# kreg micro jig



## Ed'sGarage (Aug 16, 2007)

Made 2 purchases recently. ONe was the micro jig mentioned above, as I am getting ready to make some drawers for my shop and I thought I would use 1/2 sheet stock for the drawer before I put a false front on it.
Second purchases was a Kreg right angle vise grip. Seemed like a good investment, given what I'm about to do.

OK, the micro jig is supposed to work well with 1/2" to 1/2" stock. Their tear sheet suggested 1 inch pocket screws which I bought. But after drilling the 1/2 inch stock the 1 inch screws come right through the bottom of the mating piece. It works much better if you set the micro jig as if you were drilling into 5/8 inch stock, then the screw doesn't come through. Has anyone else had this problem and if so did you end up doing the same thing; i.e. setting the jig at 5/8 ?

Now the right angle vise grip. It occurs to me that you need be an octopus to use this thing and the adjustment for thickness is anything but precise. Anyone else having this problem ?

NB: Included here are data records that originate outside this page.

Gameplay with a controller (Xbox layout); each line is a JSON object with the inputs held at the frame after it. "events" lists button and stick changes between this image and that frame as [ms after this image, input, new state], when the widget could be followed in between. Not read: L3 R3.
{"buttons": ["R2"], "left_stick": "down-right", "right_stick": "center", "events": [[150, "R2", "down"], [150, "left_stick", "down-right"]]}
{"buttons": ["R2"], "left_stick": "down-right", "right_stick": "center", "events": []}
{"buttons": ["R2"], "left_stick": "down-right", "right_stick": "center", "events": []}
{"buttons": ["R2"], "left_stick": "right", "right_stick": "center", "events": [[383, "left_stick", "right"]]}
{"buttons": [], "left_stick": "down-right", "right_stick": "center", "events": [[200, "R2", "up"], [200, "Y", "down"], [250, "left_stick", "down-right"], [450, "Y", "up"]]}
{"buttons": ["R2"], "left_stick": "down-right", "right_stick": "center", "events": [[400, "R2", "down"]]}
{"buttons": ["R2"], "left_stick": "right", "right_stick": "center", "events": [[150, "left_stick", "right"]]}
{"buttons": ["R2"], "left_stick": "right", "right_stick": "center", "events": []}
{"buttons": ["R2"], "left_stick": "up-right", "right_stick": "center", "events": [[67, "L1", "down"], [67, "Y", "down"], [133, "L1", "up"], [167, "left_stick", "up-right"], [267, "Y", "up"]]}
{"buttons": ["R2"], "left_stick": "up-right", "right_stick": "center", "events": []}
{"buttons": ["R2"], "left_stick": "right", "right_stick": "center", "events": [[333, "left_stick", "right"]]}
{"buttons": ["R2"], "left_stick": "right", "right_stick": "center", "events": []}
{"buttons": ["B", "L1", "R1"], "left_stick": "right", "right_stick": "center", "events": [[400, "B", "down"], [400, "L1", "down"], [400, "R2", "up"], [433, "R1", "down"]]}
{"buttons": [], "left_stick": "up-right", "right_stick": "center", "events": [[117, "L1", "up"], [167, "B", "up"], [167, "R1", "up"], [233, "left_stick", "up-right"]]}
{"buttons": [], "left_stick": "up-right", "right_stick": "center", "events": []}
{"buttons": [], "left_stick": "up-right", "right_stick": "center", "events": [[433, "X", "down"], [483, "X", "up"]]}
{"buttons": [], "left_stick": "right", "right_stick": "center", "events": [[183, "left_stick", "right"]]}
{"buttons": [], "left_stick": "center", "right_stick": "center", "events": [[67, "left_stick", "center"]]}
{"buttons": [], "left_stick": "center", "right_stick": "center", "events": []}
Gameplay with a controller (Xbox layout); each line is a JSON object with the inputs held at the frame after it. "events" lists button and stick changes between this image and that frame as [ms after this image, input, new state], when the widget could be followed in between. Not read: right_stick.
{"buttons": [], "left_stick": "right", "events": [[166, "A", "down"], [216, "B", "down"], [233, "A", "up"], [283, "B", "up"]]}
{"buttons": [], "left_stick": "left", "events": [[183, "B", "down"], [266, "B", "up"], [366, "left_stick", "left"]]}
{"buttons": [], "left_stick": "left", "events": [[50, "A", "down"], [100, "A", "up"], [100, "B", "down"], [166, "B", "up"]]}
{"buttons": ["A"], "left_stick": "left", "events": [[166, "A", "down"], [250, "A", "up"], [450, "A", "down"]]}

Just curious of other people's experiences with these.

Ed


----------



## Sawdustguy (Dec 30, 2008)

Did you have stop set correctly on the drill bit for 1/2" stock?


----------



## Ed'sGarage (Aug 16, 2007)

Yeh, I had it set at 1/2 inch, as prescribed. That's why I tried the 5/8 setting and it worked fine. I've read that at the 5/8 setting, there was insufficient bite from the screws into the mating piece, but I think there was more than sufficient thread into the mating piece for a good joint. I'm going to call Kreg on Monday morning and talk with their tech people. See what they say.


----------



## Sawdustguy (Dec 30, 2008)

I have made drawers several times using pocket screws. I do no have the micro jig. I set my regular jig and drill bit for 1/2" material and used 1 inch screws and had no issues. My drawers were made with 1/2" baltic birch.


----------



## Mystri (Jul 1, 2020)

I use the Microjig with 3/4" #6 fine thread pan heads - https://www.amazon.com/dp/B002AKJ2G...olid=2XODDLHOTVUAV&psc=1&ref_=lv_ov_lig_dp_it OR


----------



## Dave Sal (Jan 4, 2020)

I purchased the Kreg micro jig last week in preparation for making two drawers for my kitchen cabinets using 1/2" birch plywood. The information that I read from the Kreg materials was to use 3/4" screws on 1/2" plywood.


----------



## Nick2727 (Jun 14, 2020)

lower the speed of drill maybe? i've drove a few through by accident with it set high. Oh i also have the clamp, ive had no issues though.


----------



## Dave Sal (Jan 4, 2020)

I attempted to make my two drawers today using 1/2" plywood and the Kreg Micro Jig. On two of the pocket holes, as soon as I drove the screws into the material I could tell that they were stripped, and assume that they went into a void in the plywood. I ended up drilling new pocket holes in different locations, but this experience is making me wonder if using pocket holes with 1/2" plywood is a good idea after all.


----------



## Nick2727 (Jun 14, 2020)

I have the regular sized jig. I've used only 3/4" and 2x4s is far. I'll be doing some 1/2" drawers this weekend. I'll let you know!


----------



## Ed'sGarage (Aug 16, 2007)

I ended making the drawers with 3/4" sht stock. The 1/2 plywood seemed to have way to many voids to make this feasible. IMO: if you're set on using 1/2 inch, you'd probably be better off with a premium grade sheet stock like Baltic Birch, but unless you're getting paid for the drawers the cost of Baltic is a tough nut to swallow. Secondly with 1/2 stock, I don't think you can use any screws in excess of 3/4 inch. According to Kreg's website, 1 inch is also an alternative, but I don't see that working at all. Anyway with the 3/4 drawer stock, I used the standard Kreg jig and put the 1/2 inch jig back on the shelf for some unknown future use. It's not the first time, I've bought something in the shop and found that using it was more trouble than it was worth. My $ .02 !


----------